Is there anyway that the radiation can get out accidentally under extreme circumstances? What if there is a terrorist attack on a reactor? Plus even if there are no accidents or attacks, what do we do with the spent waste that sits around for the next several thousand years years. Even if we bury it, it could work its way into the water supply, or gradually back to the surface.
"Is there anyway that the radiation can get out accidentally under extreme circumstances? What if there is a terrorist attack on a reactor? Plus even if there are no accidents or attacks, what do we do with the spent waste that sits around for the next several thousand years years. Even if we bury it, it could work its way into the water supply, or gradually back to the surface."
"ANY way"? Why such an impossible standard for nuclear power? Is there ANY way your local chemical plant could disperse deadly chemicals into the atmosphere? Is there ANY way jumbo jets flying overhead could crash into a neighborhood? Is there ANY way various chemical and human waste from numerous industries could escape into the environment and end up in your drinking water? Is there ANY way the US nuclear arsenal could be hijacked by enemies or in some way accidentally used against the US?
There is much mystical thinking about anything with the word "nuclear" in it. Radioactivity, like many other useful things in our world, can pose health risks and so must be dealt with responsibly. Fortunately, radiation is a simple and well-understood physical process, so we know well how to handle it.
To answer your question, there are ways to diminish the radioactivity of waste from existing power plants, but ultimately it is an issue of safe storage. The US has a long safety record for storing waste on site. As plants are decomishined, it is thought the waste should be moved to some location where we and future millenia can essentially forget about it. The best answer currently seems to be vitrification to make it chemically inert, and then store it deep in a mountain (like from where the uranium came in the first place).

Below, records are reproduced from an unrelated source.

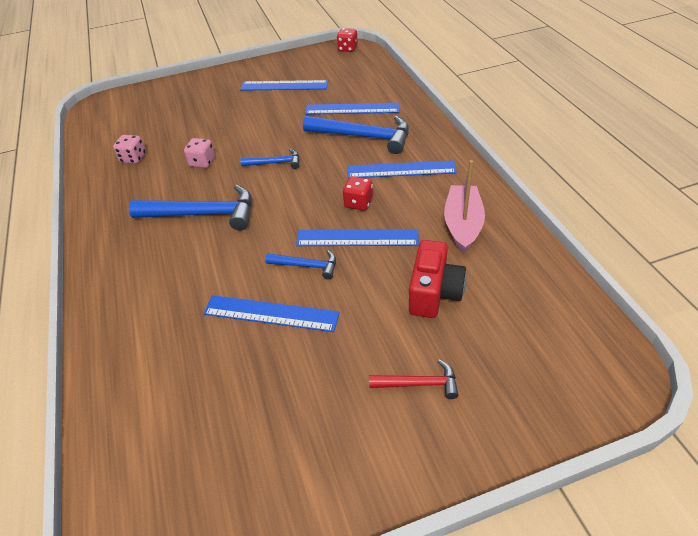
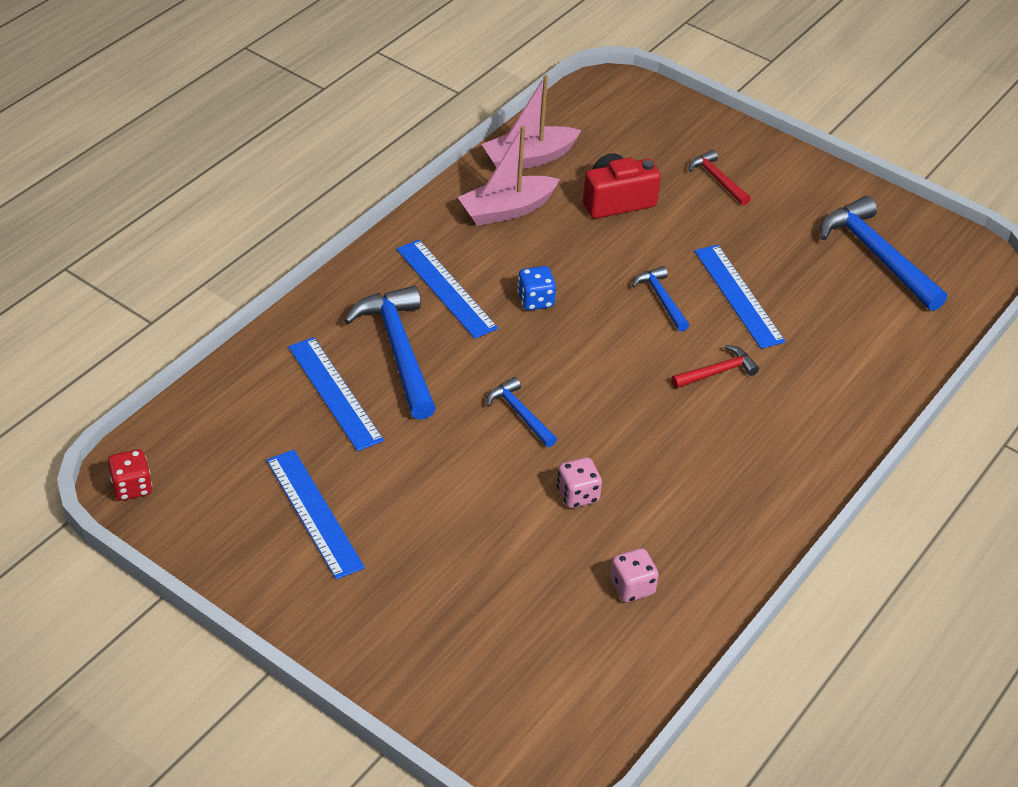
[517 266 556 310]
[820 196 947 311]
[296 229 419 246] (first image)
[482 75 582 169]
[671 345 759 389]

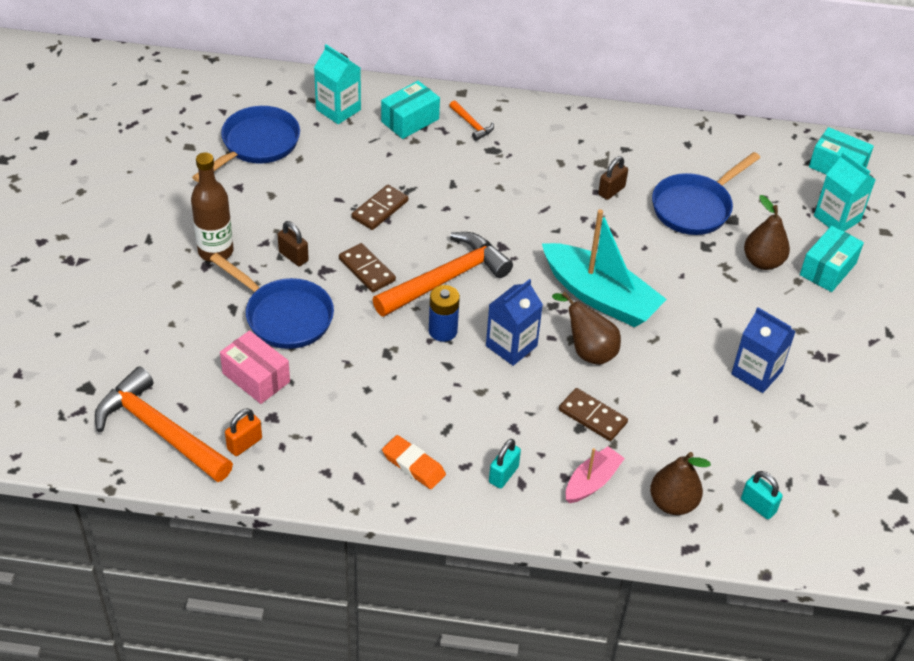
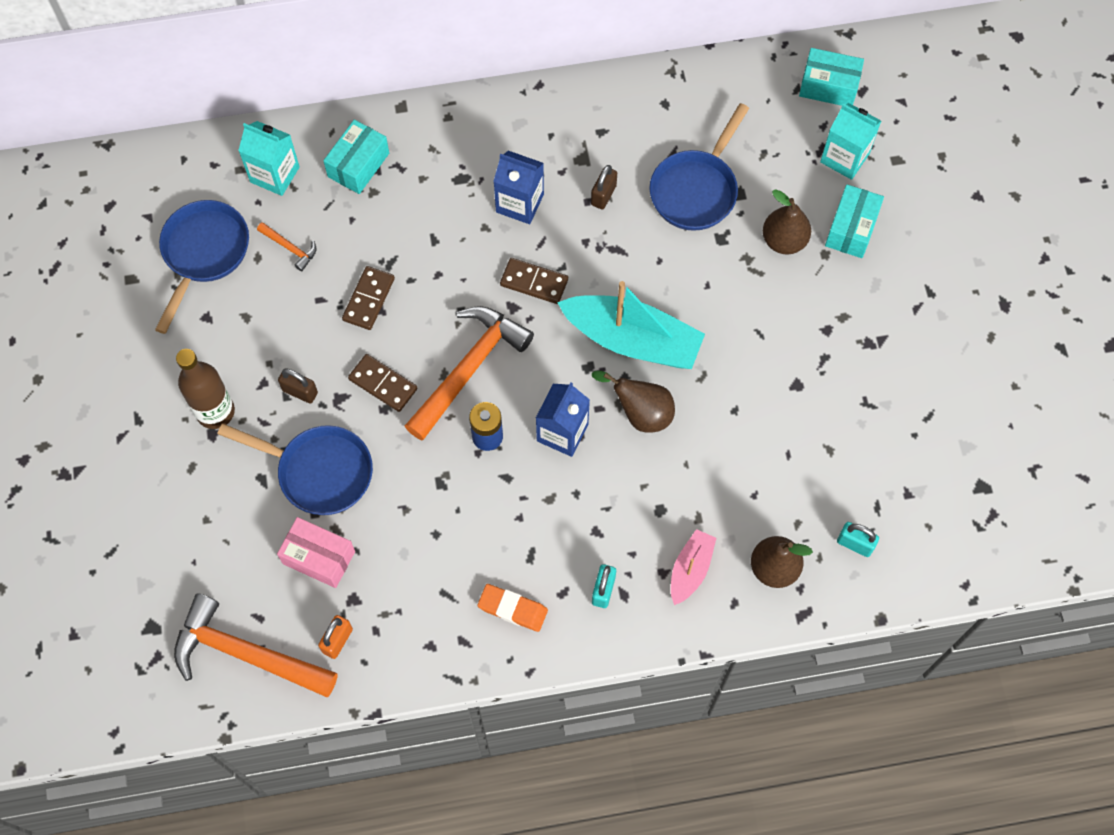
[257 222 316 271]
[493 151 544 224]
[500 258 568 304]

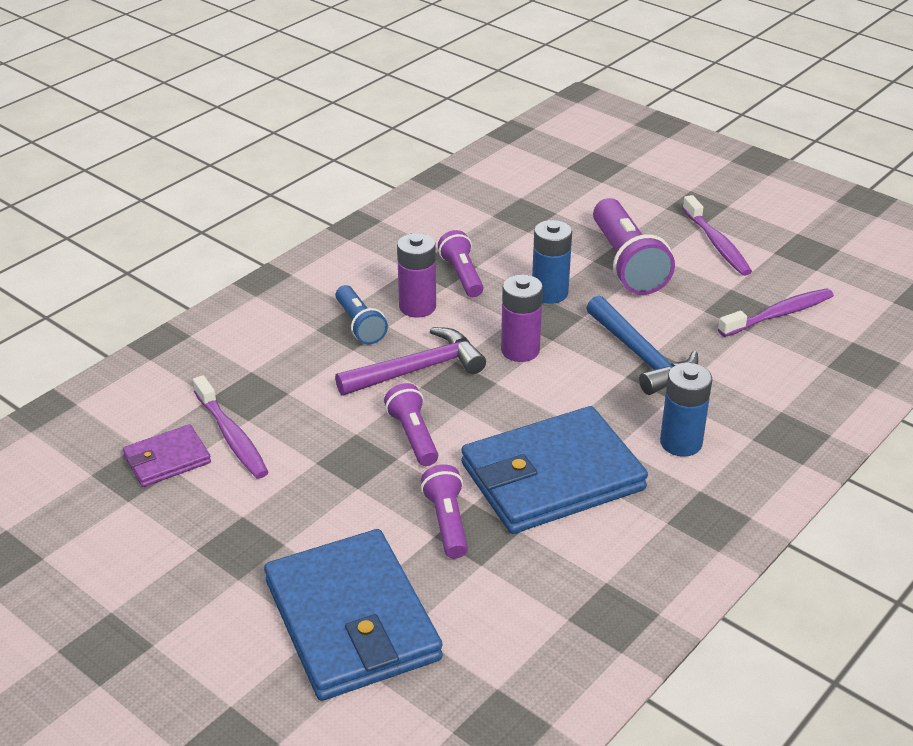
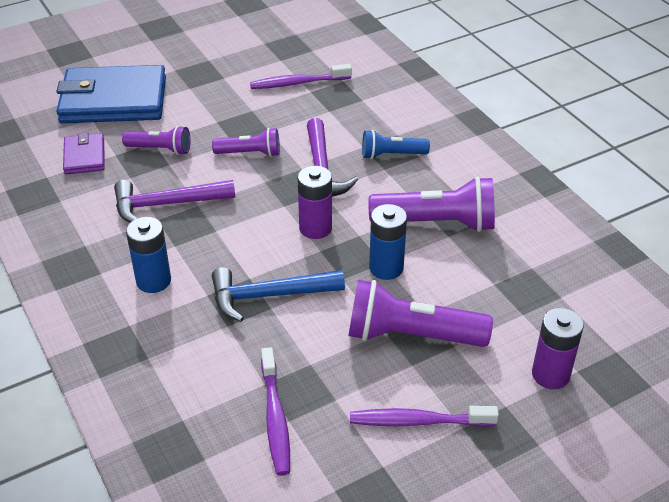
[368 176 495 232]
[532 308 584 389]
[114 180 235 223]
[63 132 105 174]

But, will there by ANY way radiation associated with the nuclear power industry could conceivably harm someone? Yes. But already far more people have died in Middle East wars and terrorist attacks sponsored ultimately by oil money. More people have died in the mining of coal and building of dams. More people have died in natural gas and gasoline exposions & fires. Care to compare the number of nuclear power-related US deaths to deaths from people crushed by tipping vending machines?
Nuclear power, when done even buy 1960's US standards, is EXCEEDINGLY safe.